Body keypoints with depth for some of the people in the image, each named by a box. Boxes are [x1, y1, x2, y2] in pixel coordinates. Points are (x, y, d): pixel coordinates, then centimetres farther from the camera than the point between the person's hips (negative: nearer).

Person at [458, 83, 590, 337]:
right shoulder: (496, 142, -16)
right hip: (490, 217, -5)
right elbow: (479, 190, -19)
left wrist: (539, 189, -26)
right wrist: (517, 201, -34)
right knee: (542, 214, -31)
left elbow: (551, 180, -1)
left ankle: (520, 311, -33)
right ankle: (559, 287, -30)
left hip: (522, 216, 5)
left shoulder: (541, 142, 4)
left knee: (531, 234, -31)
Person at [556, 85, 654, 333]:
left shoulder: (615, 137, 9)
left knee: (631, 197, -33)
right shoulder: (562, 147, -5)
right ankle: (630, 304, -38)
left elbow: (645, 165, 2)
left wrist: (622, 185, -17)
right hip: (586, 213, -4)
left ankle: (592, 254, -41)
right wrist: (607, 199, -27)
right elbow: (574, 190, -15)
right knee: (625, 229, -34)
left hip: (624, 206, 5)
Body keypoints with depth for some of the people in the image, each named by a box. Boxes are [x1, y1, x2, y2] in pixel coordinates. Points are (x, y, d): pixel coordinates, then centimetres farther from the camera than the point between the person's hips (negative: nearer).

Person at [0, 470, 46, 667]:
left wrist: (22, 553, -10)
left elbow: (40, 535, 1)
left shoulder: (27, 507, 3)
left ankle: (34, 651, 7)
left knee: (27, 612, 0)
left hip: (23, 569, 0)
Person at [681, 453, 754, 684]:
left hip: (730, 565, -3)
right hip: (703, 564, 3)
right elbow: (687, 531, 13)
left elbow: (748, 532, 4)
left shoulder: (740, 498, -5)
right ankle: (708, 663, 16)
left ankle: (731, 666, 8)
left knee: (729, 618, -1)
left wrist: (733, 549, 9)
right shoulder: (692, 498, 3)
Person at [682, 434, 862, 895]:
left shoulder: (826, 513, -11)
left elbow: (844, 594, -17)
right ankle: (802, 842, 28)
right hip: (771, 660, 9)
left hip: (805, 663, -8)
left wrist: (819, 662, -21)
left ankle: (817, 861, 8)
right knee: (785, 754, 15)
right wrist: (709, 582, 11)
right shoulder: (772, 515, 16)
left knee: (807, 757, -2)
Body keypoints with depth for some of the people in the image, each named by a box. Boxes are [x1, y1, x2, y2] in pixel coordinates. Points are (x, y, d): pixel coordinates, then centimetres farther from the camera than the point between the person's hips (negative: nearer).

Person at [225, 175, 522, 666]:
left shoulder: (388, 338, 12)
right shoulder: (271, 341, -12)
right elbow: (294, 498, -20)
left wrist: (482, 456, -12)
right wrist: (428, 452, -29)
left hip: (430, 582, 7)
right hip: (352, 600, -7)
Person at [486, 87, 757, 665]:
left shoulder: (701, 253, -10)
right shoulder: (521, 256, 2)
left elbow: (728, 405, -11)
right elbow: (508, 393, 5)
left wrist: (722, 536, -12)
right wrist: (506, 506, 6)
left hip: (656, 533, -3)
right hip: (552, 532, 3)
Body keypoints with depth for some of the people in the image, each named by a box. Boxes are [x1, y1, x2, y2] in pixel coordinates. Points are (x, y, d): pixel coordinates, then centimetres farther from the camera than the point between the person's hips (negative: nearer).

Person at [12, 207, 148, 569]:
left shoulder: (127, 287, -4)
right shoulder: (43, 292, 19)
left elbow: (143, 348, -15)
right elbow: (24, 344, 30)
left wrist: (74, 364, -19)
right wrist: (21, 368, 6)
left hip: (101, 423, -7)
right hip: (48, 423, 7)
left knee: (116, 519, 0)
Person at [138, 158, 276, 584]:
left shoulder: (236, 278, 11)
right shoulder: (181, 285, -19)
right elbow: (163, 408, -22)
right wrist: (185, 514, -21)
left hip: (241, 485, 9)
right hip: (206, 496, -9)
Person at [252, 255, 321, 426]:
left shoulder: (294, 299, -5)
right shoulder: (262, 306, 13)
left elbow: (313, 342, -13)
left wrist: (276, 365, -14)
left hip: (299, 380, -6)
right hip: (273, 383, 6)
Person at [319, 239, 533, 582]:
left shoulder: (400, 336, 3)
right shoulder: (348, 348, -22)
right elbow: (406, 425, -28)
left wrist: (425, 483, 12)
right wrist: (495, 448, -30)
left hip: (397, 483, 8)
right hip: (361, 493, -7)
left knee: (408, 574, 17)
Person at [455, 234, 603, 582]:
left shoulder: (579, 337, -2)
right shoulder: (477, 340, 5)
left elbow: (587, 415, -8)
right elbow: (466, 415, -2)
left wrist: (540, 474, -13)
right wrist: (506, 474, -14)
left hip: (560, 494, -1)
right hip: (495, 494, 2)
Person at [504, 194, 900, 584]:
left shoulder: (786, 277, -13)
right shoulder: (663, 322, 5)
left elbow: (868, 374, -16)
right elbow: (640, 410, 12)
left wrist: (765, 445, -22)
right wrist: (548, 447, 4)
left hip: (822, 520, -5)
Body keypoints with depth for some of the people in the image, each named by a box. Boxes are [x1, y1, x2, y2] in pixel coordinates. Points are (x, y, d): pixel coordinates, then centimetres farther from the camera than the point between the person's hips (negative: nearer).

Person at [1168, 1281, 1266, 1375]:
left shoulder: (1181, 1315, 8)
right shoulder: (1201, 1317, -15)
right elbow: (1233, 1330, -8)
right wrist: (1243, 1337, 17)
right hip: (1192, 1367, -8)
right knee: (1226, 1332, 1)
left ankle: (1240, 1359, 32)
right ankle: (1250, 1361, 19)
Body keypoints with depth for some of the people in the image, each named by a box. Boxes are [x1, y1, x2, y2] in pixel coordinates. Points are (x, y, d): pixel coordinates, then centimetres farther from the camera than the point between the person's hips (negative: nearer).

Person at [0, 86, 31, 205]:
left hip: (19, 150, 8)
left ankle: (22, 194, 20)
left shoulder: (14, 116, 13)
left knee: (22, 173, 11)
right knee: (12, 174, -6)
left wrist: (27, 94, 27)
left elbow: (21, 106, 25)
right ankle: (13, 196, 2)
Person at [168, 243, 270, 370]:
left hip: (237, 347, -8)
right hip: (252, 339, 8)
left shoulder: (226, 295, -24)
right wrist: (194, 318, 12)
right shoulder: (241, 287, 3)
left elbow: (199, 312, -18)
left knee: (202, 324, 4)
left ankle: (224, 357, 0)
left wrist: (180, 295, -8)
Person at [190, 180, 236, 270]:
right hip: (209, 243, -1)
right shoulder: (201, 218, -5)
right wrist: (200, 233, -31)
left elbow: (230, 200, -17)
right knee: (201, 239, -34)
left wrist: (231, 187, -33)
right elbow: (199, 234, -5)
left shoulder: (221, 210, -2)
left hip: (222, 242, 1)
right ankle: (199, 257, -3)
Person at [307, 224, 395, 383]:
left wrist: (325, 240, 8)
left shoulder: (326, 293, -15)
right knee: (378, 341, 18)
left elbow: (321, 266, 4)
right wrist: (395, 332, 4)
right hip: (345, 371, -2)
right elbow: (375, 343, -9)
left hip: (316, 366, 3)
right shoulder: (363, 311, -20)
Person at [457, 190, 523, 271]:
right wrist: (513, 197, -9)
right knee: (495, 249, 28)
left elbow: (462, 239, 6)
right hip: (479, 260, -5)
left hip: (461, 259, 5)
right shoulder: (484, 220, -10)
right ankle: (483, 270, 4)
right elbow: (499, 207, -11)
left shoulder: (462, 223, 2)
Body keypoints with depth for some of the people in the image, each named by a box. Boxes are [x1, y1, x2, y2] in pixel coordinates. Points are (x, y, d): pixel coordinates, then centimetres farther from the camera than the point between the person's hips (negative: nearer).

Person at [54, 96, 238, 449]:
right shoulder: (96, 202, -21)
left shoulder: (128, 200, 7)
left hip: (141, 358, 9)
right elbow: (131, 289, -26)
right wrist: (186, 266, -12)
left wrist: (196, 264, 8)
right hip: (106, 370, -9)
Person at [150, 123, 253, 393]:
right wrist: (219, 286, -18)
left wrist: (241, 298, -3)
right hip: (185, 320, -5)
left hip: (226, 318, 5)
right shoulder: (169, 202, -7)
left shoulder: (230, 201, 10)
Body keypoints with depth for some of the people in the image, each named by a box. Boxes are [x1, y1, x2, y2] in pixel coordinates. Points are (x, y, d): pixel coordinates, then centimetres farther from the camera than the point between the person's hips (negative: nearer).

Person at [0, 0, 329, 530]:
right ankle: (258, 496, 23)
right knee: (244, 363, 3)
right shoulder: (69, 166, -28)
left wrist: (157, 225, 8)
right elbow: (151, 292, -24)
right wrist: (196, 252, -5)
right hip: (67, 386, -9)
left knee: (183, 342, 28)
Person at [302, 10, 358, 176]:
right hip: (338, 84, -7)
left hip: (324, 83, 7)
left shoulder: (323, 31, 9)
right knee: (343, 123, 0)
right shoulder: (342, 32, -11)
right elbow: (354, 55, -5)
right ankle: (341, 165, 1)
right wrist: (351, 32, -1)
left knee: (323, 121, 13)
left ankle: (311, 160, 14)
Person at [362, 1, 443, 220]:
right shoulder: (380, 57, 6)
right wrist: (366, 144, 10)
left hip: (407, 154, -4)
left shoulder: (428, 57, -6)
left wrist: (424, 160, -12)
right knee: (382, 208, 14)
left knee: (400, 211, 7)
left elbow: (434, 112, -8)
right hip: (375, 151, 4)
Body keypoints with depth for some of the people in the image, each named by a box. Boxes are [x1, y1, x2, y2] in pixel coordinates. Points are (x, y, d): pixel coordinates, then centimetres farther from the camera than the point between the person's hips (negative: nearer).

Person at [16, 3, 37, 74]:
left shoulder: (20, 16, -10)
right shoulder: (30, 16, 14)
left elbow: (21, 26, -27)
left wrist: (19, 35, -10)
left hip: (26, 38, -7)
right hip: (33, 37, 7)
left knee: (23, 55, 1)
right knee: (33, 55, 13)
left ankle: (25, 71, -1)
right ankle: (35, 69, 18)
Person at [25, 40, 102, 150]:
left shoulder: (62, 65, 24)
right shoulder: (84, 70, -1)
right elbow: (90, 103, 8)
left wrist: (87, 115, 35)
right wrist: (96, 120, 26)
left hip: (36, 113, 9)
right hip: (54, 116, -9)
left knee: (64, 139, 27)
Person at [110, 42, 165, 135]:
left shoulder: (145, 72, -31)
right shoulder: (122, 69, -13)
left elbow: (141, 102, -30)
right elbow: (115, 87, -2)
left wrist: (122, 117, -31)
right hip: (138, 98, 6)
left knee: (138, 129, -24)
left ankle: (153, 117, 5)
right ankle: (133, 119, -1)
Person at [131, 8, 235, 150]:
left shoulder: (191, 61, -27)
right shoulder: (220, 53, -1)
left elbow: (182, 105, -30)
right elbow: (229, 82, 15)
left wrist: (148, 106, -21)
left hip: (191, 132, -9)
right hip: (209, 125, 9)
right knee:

* WHAT YOU HAVE TO DO: The listing above holds a line with "right hip: (209, 243, -1)" and a line with "right wrist: (395, 332, 4)". Print the stretch from the first through the second, exactly and alone.

* OUTPUT:
right hip: (209, 243, -1)
right shoulder: (201, 218, -5)
right wrist: (200, 233, -31)
left elbow: (230, 200, -17)
right knee: (201, 239, -34)
left wrist: (231, 187, -33)
right elbow: (199, 234, -5)
left shoulder: (221, 210, -2)
left hip: (222, 242, 1)
right ankle: (199, 257, -3)
Person at [307, 224, 395, 383]:
left wrist: (325, 240, 8)
left shoulder: (326, 293, -15)
right knee: (378, 341, 18)
left elbow: (321, 266, 4)
right wrist: (395, 332, 4)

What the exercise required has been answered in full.